As for the manic market behaviour and hedgefund liquidations - I think that's pretty much done with. Some are unlevering, and some are ramping back up. If you add in the thesis that the oil may come off in the short term, that leaves few sectors to invest in. But it also brings down the total delivered costs of grains and iron ore to developing countries. So, perhaps we can see the dry shippers settle their problems, at the same time we see the iron ore + ag contracts get signed over the next 3 months.
Yep that is the problem - the "rotations" are very short, so for all but traders it's a meandering useless market. :)
And yes few sectors left to invest in which is the current quandry. Further, when I see a Brazilian homebuilder sell off 15-20% because commodities sell off its just ridiculous. I know the thinking ... Brazilian is a commodity based economy ... and when the commodities sell off Brazil is toxic... so you have to sell the homebuilder in Brazil.

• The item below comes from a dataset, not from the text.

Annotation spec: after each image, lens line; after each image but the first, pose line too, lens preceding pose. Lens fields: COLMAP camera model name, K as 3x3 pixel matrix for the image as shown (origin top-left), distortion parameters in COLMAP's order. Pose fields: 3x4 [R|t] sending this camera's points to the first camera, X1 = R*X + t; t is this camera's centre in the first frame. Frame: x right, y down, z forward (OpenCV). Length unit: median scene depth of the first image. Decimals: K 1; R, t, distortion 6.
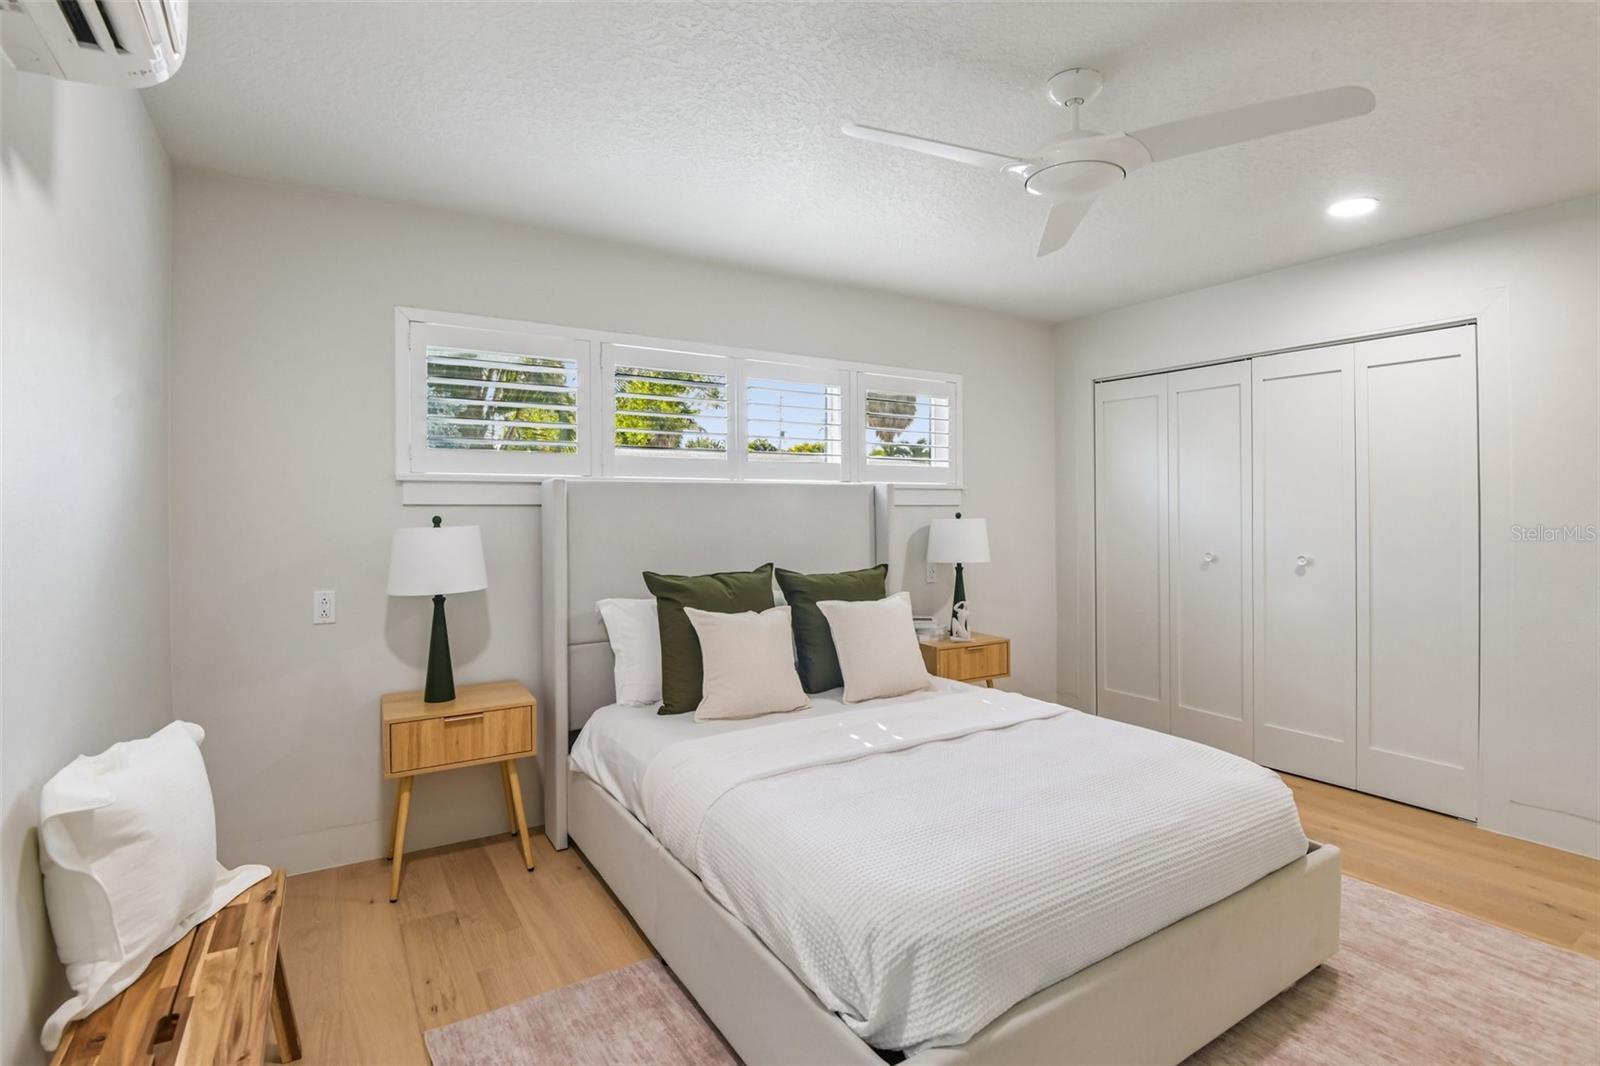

But when you take 5 steps back and really think about that, you see how ludicrous it is. But that doesnt help in weeks like last week - again, we are at a point where fundamentals mean very little. So it is hard to trust any action. I'd rather have a flat or slowly trending down market where good fundamentals matter. Right now all that matters is what is the flavor of the day. So today suddenly gold is hot again - when yesterday it was trash. Tomorrow? Could go either way. Does it have to do anything with fundamentals? No. Same goes for every sector. Hence why this market is beyond me at this point. I like to pick stocks based on the underlying story... not guessing what the hedge funds want to buy tomorrow. Which is the current state of affairs and appears to have been for the past few weeks.
Anyhow I hope for a return to normalcy at some point. I cannot wait to see Mosaic and Potash blast the cover off the ball and show these idiots that push it down 30% because corn prices fall how ridiculous they are. But until then, just marking time.
Well.. to try and put a silver lining on it all, the added manic behaviour occationally lets you buy back in, at much lower prices ;) I think we both have a similar problem. Buying is easy... but it's become very hard to figure out when to sell.